¿Y la capital, donde está?

En los años 1917-18, Eugeni d’Ors escribió una prédica a los «solitarios», a «las voces amigas» de todo el país, que no era más que un clamor lanzado a todos aquellos núcleos culturales de las ciudades catalanas para estrechar el contacto en la reivindicación de una cultura nacional, fuerte, civilizadora, transformadora. En definitiva, uno de los proyectos novecentistas clave: la Cataluña-Ciudad.

Un jovencísimo Francesc Trabal, desde Sabadell -una de las ciudades que supo autointerpelarse- respondía aceptando el reto. Era un deseo anhelado latente la voluntad de construir un proyecto donde todo girara en torno «al valor de continuidad en una obra colectiva en la que no son posibles éxitos individuales. El valor de aportación al patrimonio naciente de Cataluña y de ejemplaridad efusiva de cara a las ciudades hermanas». En definitiva, saltar juntos los retos que se tenían por delante.

Pero las ciudades amigas y solitarias de la Cataluña macro encefálica necesitan tanto de este ‘cap i casal’ (‘capital’) poderoso, tal y como Barcelona depende del país que domina. Separada de su ‘hinterland’ se convierte en una cabeza ridícula, que sólo es capaz de articular muecas de desesperación, una ciudad falsa y provinciana.

Por eso la pregunta: ¿dónde está la capital de Cataluña en esta encrucijada histórica de su país? Y aún diría más: ¿Se le espera?

A los barceloneses hoy se nos invitaba a mirar resignadamente hacia otro lado, a asistir de espectadores frenéticos de mil y un proyectos, excepto del de la construcción de la libertad del país del que somos capital, como si todo esto que está pasando ante nuestras narices no acabara de ir del todo con nosotros, como si casi no tuviéramos nada que ver, una película de arte y ensayo que ya veremos cómo acaba y entonces ya nos plantearemos qué hacemos. Eso sí, como se dice saliendo de los cines Verdi: «la fotografía estaba muy bien».

No se es capital de nada porque lo ponga un papel. La historia siempre ha hecho igual: un país ha reconocido en una ciudad su liderazgo cuando ésta lo ha ejercido y lo ha defendido, cuando ha sabido comprender las palpitaciones del tiempo, cuando no ha dudado en abrazar los anhelos y los ideales del pueblo -y los ha estirado hasta el límite-, cuando se ha fundido con el espíritu de la nación. Una capitalidad se gana; pero una capitalidad también se puede perder. No es una definición ni un artículo de una ley, es una moral y una exigencia, sujeta, pues, a una ética y a unas responsabilidades. Las ciudades solitarias y amigas del país esperan el liderazgo. Barcelona no puede fallar.
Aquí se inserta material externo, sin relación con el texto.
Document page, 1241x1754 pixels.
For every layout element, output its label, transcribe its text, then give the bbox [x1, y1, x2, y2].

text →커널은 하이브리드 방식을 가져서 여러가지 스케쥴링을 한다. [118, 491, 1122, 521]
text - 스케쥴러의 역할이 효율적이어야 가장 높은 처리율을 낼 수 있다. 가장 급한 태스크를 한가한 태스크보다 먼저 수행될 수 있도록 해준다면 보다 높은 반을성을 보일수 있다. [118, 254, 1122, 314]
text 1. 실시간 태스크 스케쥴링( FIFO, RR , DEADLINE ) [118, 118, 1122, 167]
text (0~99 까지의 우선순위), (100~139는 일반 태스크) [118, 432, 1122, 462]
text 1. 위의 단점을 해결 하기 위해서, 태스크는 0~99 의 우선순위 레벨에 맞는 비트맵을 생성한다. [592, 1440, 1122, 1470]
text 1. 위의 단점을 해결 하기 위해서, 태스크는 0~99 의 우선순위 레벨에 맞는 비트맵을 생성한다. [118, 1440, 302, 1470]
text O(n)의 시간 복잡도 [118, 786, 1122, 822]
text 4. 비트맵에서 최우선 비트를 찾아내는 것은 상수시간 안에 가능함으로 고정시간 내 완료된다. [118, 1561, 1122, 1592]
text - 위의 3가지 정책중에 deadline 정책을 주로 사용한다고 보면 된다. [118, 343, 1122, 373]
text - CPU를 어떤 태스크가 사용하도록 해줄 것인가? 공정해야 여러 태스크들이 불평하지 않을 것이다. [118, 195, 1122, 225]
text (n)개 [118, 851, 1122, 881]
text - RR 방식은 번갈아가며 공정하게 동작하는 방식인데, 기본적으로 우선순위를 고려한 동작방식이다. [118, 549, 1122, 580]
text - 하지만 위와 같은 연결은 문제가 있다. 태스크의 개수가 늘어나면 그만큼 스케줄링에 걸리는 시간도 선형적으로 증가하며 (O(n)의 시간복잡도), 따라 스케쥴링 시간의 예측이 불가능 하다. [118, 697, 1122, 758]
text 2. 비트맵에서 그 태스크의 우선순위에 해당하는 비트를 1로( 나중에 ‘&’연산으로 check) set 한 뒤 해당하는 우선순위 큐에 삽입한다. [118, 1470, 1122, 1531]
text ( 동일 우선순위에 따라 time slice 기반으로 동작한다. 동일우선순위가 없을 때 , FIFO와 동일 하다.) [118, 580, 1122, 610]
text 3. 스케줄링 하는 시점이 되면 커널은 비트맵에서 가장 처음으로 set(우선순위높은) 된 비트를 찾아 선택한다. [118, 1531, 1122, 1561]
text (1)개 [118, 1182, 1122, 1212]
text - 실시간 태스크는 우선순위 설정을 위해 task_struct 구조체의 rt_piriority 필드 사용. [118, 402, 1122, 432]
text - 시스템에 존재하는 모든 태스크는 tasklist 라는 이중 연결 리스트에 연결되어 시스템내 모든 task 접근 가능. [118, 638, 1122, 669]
Desde 1714, cuando desde fuera de Barcelona se llamaba a ayudar a la ciudad sitiada con los términos de «capital y madre», y desde muchos siglos antes, Cataluña ha sido inseparable de su capital. Probablemente somos aún catalanes por la existencia de Barcelona. Pero hoy, ahora y aquí, perder el camino del referéndum de la autodeterminación (perdido el camino de la pertenencia a la AMI), convertiría la ciudad en un ser ajeno a su propio país. No hay nada más provinciano que empeñarse en continuar querer ser capital de una provincia. Hace falta que Barcelona se sitúe inmediatamente a la cabeza del referéndum de autodeterminación. Es necesario que Barcelona luche por convertirse en la capital de la República.